[SOURCE TEXT]:
• • • •

Martín Leiva

Personal information
- Born: 23 April 1980 (age 46) Buenos Aires, Argentina
- Listed height: 2.10 m (6 ft 11 in)
- Listed weight: 113 kg (249 lb)

Career information
- Playing career: 1997–2023
- Position: Center

Career history
- 1997–2001: Ferro Carril Oeste
- 2001–2007: Boca Juniors
- 2007–2008: Autocid Ford Burgos
- 2008–2009: Baloncesto León
- 2009–2015: Peñarol de Mar del Plata
- 2015–2016: Regatas Corrientes
- 2016–2017: Obras Basket
- 2017–2018: Peñarol Mar del Plata
- 2018–2019: Estudiantes Concordia
- 2019–2023: Boca Juniors

Career highlights
- FIBA Americas League champion (2010); 3× South American Club Championship champion (2004–2006); 6× Argentine League champion (2004, 2007, 2010–2012, 2014);

= Martín Leiva =

Argentine basketball player

Martín Darío Leiva (born 23 April 1980) is an Argentine former professional basketball player. He is 2.10 m (6 ft 11 in) tall, and he played at the center position.

==Professional career==
Leiva debuted in the LNB (Argentine 1st Division) on 12 October 1997, playing for Ferro Carril Oeste, against Independiente de General Pico. He played four seasons with Ferro, and then 6 with Boca Juniors in the top division. With Boca, he won the 2003–04 and 2006–07 seasons of the LNB.

In 2007, he moved to Spain to play for Autocid Ford Burgos, and the following season for Baloncesto León, both in the LEB (Spanish 2nd Division).

In 2009, he returned to Argentina, signing for Peñarol de Mar del Plata. Upon his return, he helped the team win the 2009–10 and 2010–11 seasons of the LNB, as well as the 2009–10 FIBA Americas League.

On 30 September 2019, Leiva returned to Boca Juniors.

==National team career==
Leiva played with the junior national team of Argentina at the 1999 FIBA Under-19 World Cup. He has been a member of the senior men's Argentine national basketball team. In 2011, he was selected by coach Julio Lamas for the 2011 FIBA Americas Championship team. He competed at the 2012 Summer Olympics.

• • • •

[THINGS TO DO]:
a: Using the Martín Leiva text, mark each statement yes or no and quote the words that decide it. (i) Leiva debuted in the LNB playing for Boca Juniors. (ii) Autocid Ford Burgos and Baloncesto León both played in the Spanish 2nd Division. (iii) Julio Lamas selected Leiva for the 2011 FIBA Americas Championship team.
b: Return the stretch of the Martín Leiva text from "On 30 September" through "2012 Summer Olympics.", copied word for word.

Records in a dataset:
• • • •

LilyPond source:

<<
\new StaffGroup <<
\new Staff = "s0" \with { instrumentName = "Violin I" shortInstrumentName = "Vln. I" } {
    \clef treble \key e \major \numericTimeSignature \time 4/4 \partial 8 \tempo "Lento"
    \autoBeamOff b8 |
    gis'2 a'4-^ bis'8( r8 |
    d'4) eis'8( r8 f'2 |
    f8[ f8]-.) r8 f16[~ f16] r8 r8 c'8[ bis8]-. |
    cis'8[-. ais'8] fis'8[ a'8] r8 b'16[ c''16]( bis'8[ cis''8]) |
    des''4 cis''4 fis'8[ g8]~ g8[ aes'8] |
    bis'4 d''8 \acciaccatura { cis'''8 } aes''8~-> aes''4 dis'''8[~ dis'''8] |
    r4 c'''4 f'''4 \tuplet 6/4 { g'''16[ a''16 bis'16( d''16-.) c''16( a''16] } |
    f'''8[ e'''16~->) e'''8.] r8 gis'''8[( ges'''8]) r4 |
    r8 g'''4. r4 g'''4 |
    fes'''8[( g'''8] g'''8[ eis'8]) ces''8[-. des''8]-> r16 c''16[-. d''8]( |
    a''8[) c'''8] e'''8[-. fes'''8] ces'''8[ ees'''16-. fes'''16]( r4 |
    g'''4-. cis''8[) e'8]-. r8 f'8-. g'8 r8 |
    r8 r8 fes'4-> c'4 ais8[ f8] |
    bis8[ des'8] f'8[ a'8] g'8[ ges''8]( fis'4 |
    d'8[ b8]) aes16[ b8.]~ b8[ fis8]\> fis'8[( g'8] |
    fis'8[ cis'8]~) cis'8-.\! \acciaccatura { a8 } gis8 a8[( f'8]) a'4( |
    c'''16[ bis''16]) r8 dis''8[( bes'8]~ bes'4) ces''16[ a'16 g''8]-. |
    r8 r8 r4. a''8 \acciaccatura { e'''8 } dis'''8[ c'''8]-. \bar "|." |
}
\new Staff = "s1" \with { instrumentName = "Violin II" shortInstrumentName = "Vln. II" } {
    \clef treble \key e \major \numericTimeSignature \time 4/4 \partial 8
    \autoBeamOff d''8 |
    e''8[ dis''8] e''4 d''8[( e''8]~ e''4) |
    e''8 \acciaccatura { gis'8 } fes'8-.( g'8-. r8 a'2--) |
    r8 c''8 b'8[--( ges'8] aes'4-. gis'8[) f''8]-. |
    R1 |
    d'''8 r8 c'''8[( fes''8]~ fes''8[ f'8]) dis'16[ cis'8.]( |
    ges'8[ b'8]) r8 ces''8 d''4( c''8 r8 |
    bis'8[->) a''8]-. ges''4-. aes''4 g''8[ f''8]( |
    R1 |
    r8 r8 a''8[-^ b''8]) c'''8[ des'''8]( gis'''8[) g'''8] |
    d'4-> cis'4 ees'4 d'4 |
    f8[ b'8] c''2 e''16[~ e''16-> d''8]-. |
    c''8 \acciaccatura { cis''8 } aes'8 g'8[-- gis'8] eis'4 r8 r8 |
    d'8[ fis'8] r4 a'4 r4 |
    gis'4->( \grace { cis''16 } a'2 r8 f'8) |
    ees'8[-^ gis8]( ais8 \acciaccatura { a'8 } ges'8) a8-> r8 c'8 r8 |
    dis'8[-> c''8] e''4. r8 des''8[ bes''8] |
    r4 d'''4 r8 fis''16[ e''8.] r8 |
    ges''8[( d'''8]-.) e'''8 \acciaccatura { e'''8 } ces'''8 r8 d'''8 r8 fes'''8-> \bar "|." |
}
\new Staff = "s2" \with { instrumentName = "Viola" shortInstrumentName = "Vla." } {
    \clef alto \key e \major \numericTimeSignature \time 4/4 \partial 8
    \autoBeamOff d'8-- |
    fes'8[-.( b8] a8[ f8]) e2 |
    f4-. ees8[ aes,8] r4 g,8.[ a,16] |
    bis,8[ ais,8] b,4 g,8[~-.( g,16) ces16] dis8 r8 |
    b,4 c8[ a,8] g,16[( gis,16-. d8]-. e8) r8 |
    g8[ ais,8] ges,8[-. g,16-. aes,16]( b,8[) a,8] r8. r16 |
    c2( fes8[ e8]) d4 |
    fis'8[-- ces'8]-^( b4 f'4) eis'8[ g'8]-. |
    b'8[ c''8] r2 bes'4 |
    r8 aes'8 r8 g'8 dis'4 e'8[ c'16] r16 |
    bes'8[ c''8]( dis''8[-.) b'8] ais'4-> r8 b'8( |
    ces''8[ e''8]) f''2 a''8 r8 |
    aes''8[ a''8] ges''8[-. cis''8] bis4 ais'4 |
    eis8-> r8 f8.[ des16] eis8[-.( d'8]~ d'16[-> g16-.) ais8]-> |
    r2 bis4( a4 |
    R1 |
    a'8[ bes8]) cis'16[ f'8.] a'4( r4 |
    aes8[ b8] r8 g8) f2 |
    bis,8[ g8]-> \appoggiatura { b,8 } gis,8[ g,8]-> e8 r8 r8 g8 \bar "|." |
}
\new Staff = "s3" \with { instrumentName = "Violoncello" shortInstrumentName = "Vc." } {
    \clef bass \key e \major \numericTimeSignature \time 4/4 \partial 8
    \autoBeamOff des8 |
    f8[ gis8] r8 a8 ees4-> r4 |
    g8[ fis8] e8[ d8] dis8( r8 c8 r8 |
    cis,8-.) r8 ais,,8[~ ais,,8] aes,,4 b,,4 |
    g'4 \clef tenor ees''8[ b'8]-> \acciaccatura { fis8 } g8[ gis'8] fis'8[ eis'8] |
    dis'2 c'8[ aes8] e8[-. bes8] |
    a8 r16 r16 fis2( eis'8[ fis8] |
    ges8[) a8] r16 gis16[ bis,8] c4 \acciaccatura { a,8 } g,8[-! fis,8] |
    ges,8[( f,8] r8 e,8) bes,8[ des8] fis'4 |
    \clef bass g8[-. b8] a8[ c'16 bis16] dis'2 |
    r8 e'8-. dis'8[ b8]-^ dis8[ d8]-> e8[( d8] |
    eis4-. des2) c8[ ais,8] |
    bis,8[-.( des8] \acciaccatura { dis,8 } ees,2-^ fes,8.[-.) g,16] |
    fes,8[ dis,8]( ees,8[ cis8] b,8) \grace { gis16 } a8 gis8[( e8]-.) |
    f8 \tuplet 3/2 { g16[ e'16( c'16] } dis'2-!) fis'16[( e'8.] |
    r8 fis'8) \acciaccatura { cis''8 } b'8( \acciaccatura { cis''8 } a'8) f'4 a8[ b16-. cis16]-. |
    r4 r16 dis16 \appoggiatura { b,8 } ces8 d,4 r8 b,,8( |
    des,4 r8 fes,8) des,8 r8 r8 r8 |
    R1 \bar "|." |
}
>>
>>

• • • •

[RESPONSES TO THE EXERCISE]:
a:
(i) No: "Leiva debuted in the LNB (Argentine 1st Division) on 12 October 1997, playing for Ferro Carril Oeste"
(ii) Yes: "both in the LEB (Spanish 2nd Division)"
(iii) Yes: "In 2011, he was selected by coach Julio Lamas for the 2011 FIBA Americas Championship team."

b:
On 30 September 2019, Leiva returned to Boca Juniors.

==National team career==
Leiva played with the junior national team of Argentina at the 1999 FIBA Under-19 World Cup. He has been a member of the senior men's Argentine national basketball team. In 2011, he was selected by coach Julio Lamas for the 2011 FIBA Americas Championship team. He competed at the 2012 Summer Olympics.